Risk for SARS-CoV-2 transmission ‘quite high’ among hospital roommates
Nearly 40% of patients who shared a hospital room with a patient with SARS-CoV-2 at one Boston hospital became infected within 14 days, according to study results published in Clinical Infectious Diseases.
The researchers concluded that “nosocomial spread of SARS-CoV-2 is relatively rare with standard infection protocols” but “there is a high risk of transmission for patients in shared hospital rooms if their roommate is acutely infected.”
Three of the researchers — Abraar Karan, MD, MPH, DTM&H, an internal medicine physician at Brigham and Women's Hospital and Harvard Medical School, and Brigham & Women’s epidemiologists Michael Klompas, MD, MPH, and Chanu Rhee, MD, MPH — answered questions about the study.
“The risk of COVID-19 spread is quite high if you find yourself in a room with someone that is contagious with the virus for several hours,” they told Healio. “Remember that this type of scenario could happen at home — it can happen in workplaces, it can happen anywhere, and spread happens even before people show symptoms. In fact, hospitals have better ventilation than in the community. This is another piece of data telling us to be extra careful, especially during surges of the virus.”
The researchers analyzed SARS-CoV-2 transmission among 11,290 patients who shared rooms at the hospital between September 2020 and April 2021. They calculated the percentage of exposed roommates who had a positive COVID-19 test within 2 weeks after exposure and analyzed risk factors for transmission.
A total of 25 patients tested positive for SARS-CoV-2, of whom eight were tested via the hospital’s retesting policy, seven via cluster investigations, four via testing for new symptoms, four via admission tests, one via preprocedural testing and one during readmission.

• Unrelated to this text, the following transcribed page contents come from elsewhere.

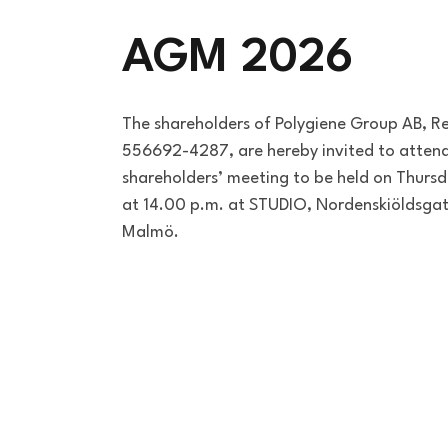
AGM 2026
The shareholders of Polygiene Group AB, R
556692-4287, are hereby invited to attend
shareholders’ meeting to be held on Thur
at 14.00 p.m. at STUDIO, Nordenskiöldsgat
Malmö.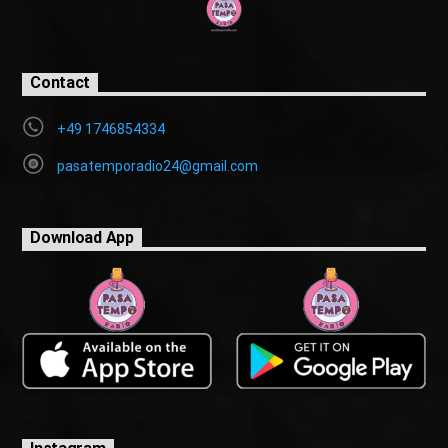
Contact
+49 1746854334
pasatemporadio24@gmail.com
Download App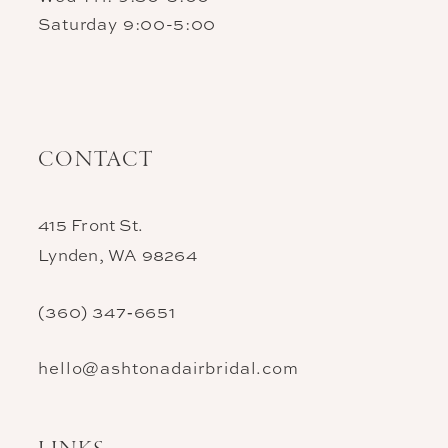
Saturday 9:00-5:00
CONTACT
415 Front St.
Lynden, WA 98264
(360) 347‑6651
hello@ashtonadairbridal.com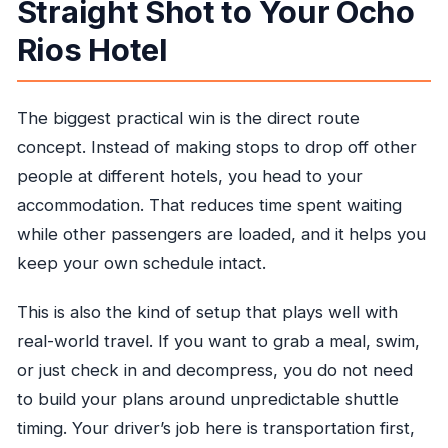
Straight Shot to Your Ocho
Rios Hotel
The biggest practical win is the direct route
concept. Instead of making stops to drop off other
people at different hotels, you head to your
accommodation. That reduces time spent waiting
while other passengers are loaded, and it helps you
keep your own schedule intact.
This is also the kind of setup that plays well with
real-world travel. If you want to grab a meal, swim,
or just check in and decompress, you do not need
to build your plans around unpredictable shuttle
timing. Your driver’s job here is transportation first,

Among 31 patients who shared a room with a patient with SARS-CoV-2, 12 (39%) tested positive for the virus.
Karan, Klompas and Rhee said it is “essential” for clinicians to consider that spread of the virus is possible within hospitals but noted that the chance is low with good infection control policies in place.
“Hospitals must balance the need to provide essential care for patients against the risk for transmission in shared patient rooms, so during times of high community incidence (or during hospital-based outbreaks), they should consider mitigation strategies like rapid testing, serial testing, and only placing vaccinated patients in shared rooms,” they said.